Однако я с этим морозовским толкованием не согласен: известно, что, в отличие от самого Льва Николаевича, Лев Львович и на йоту не отступал от линии раннего Толстого. Так вот, я думаю, что именно старший Толстой сознательно перестал быть прежним, искусственно себя переделал. Однажды он понял, что перед братом-сыном неправ и, отойдя в сторону, оставил ему продолжать себя. С этого времени истинным Толстым стал Лев Львович, его и следует нам изучать.

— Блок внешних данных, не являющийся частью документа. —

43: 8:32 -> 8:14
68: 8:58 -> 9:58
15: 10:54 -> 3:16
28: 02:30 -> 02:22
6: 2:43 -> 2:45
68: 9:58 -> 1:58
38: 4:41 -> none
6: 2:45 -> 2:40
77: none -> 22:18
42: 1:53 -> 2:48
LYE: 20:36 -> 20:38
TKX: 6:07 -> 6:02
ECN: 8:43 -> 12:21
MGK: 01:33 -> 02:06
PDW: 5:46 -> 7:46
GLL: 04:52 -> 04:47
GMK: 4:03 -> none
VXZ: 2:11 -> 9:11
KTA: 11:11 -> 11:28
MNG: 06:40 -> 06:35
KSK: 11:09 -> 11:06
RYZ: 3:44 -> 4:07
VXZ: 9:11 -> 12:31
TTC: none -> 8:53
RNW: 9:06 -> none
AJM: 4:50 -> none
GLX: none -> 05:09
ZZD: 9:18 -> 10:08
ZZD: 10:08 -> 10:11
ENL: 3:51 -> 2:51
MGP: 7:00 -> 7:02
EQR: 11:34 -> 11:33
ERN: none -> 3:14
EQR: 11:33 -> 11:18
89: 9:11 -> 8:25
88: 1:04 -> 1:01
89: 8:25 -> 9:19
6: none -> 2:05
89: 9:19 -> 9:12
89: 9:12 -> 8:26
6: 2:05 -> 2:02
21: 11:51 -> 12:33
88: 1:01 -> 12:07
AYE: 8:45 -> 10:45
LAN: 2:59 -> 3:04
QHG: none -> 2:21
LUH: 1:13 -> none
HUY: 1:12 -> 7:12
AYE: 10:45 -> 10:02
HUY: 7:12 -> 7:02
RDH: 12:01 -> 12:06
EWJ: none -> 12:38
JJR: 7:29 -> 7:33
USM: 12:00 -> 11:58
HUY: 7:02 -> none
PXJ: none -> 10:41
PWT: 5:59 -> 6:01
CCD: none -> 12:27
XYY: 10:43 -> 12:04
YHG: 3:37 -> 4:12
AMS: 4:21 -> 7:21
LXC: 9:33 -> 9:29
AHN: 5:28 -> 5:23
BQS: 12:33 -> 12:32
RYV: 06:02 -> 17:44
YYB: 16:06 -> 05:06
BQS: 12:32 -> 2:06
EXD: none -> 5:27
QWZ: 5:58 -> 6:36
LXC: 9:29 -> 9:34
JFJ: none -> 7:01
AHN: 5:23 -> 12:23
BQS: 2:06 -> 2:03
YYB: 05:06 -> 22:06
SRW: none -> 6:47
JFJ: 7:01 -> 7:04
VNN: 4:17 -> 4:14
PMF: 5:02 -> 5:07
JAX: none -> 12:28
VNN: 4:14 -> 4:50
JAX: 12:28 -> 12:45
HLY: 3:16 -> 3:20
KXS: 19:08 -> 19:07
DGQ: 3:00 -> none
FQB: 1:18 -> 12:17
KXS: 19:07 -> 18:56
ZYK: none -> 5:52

Впрочем, нелады между братьями продолжались. В конце концов теперь истинный Толстой – Лев Львович – уехал в Швецию, где у известного врача Эрнста Теодора Вестерлунда долго лечился от неврозов, а старший Толстой бежал из Ясной Поляны – общее бегство от себя. После смерти Льва Николаевича Толстого и особенно после революции все постепенно приходит в норму. Как и должно, Льва Николаевича играет в голливудских фильмах Лев Львович, и он же в минуту острого безденежья, глядясь в зеркало, рисует автопортреты великого Толстого.
И последнее: возможно, большевики решились на коллективизацию, глядя на такие процветающие, такие изобильные толстовские коммуны.
Четвертый, кого я хочу помянуть, – это уже названный выше Семен Евгеньевич Кочин, наш сосед по коммуналке в доме на улице «Правды», где я с родителями прожил до своих пятнадцати лет. Потом мы получили отдельную квартиру совсем в другом районе, на Ленинском проспекте, и я после переезда видел Кочина лишь дважды, второй раз чуть больше года назад, за месяц до его смерти. Так что можно считать, что я с ним попрощался. И при мне, и позже Кочин жил со своей сестрой, тихой старой девой, относящейся к брату как к ребенку, – к нему вообще все относились как к ребенку, я, например, с детства был уверен, что он мне ровня.
Комната Кочиных в квартире была самой большой, но предельно странной формы. Та ее сторона, где находилось окно – оно выходило на юг, – была совсем узкой, собственно говоря, там только окно и умещалось, однако дальше комната, которую Кочин предпочитал именовать «зрительным залом», расширялась, образуя трапецию. Из тех же соображений его кровать (вставал он с нее нечасто) звалась «королевской ложей», а старые льняные занавески – «театральным занавесом». Следуя кочинской логике, все, что было за окном, следовало называть сценой, точнее, даже сценой жизни, но для него вряд ли это было так: жизнь за окном интересовала его мало; пожалуй, после освобождения из лагеря он никогда не стремился выйти из своей комнаты, заглянуть за стекло, которым комната кончалась. Он вообще ценил завершенность и границы, мир его был плоским, как экран кино, он намеренно отказался от глубины сцены ради четкости и ясности изображения или потому, что не мог совладать с масштабом. Однажды он говорил мне, что в юности учился на художника, считался довольно талантливым колористом, но никак не мог научиться перспективе – этому сознательному искажению размеров ради достижения истины.